I found Bulawayo’s writing style hugely skilful in giving an authenticity to Darling’s voice throughout and allowing her language to grow and change as she moves through adolescence. Although I had a problem with the tick-list of horrors she takes the reader through, I still found myself moved deeply on several occasions, and in particular by the short chapter at the centre of the book – an interlude between the two sections, where Bulawayo describes the exodus of a generation from her troubled homeland in language so beautiful and evocative it could fairly be described as a prose poem.
This is a brilliant novel, sparkling with wit and intelligence. The fact that I have no idea what it’s about really didn’t affect my enjoyment of it in any way. F is for family, or failure, or faith, or fraud, or fear, or fate. Or possibly it isn’t. When unsuccessful author Arthur Friedland takes his three young sons to see a stage hypnotist, he doesn’t expect it to change his life. But a couple of hours later, he lets the boys out of the car and drives off, not to be seen or heard of again for years. The three boys, identical twins Ivan and Eric and their half-brother Martin, are young adults when suddenly Arthur’s new book, My Name is No One, becomes a sensation.
The main part of the book takes place over three lengthy chapters, each told from the viewpoint of one of the brothers and each covering the same short time-frame. During that period an event happens that has ramifications for all three but, although the reader knows what happened, the brothers don’t, and this is partly what gives the book its air of slight farce. The writing is superb – Kehlmann can squeeze a mountain of characterisation into a few telling phrases, allowing him plenty of space to treat us to some fairly tongue-in-cheek philosophical asides. And he forces the reader to collude with him in mocking, but affectionately, the worlds of art, literature and religion.

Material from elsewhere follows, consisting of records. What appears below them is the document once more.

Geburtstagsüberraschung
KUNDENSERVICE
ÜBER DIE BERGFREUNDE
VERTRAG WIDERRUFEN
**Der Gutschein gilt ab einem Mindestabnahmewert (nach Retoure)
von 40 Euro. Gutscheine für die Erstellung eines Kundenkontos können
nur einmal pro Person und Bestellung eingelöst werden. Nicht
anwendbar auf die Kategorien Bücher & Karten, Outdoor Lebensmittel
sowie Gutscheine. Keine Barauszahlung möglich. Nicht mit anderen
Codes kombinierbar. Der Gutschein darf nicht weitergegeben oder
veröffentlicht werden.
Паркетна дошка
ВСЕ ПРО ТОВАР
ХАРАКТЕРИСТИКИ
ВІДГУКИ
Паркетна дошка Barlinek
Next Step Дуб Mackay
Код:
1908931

Twenty years ago, in a drunken fit of jealous rage, Malcolm Whiteley shot his wife and killed his daughter before turning the gun on himself. Or did he? DCI Hannah Scarlett’s old boss was never convinced, but could never find evidence to put anyone else in the frame. Now Hannah and her cold case team are re-investigating the disappearance of a teenage girl three years earlier when another girl goes missing – the daughter of Nigel Whiteley, who is now living in his uncle Malcolm’s old house, the Dungeon House, where the tragedy took place. Hannah begins to wonder if the three cases might be linked in some way…
With excellent plotting and a strong sense of its Lake District setting, there is a slight Golden Age feel to this mystery – hardly surprising from someone who is the author and editor of several books on classic crime – but brought bang up to date. I look forward to reading the rest of this series.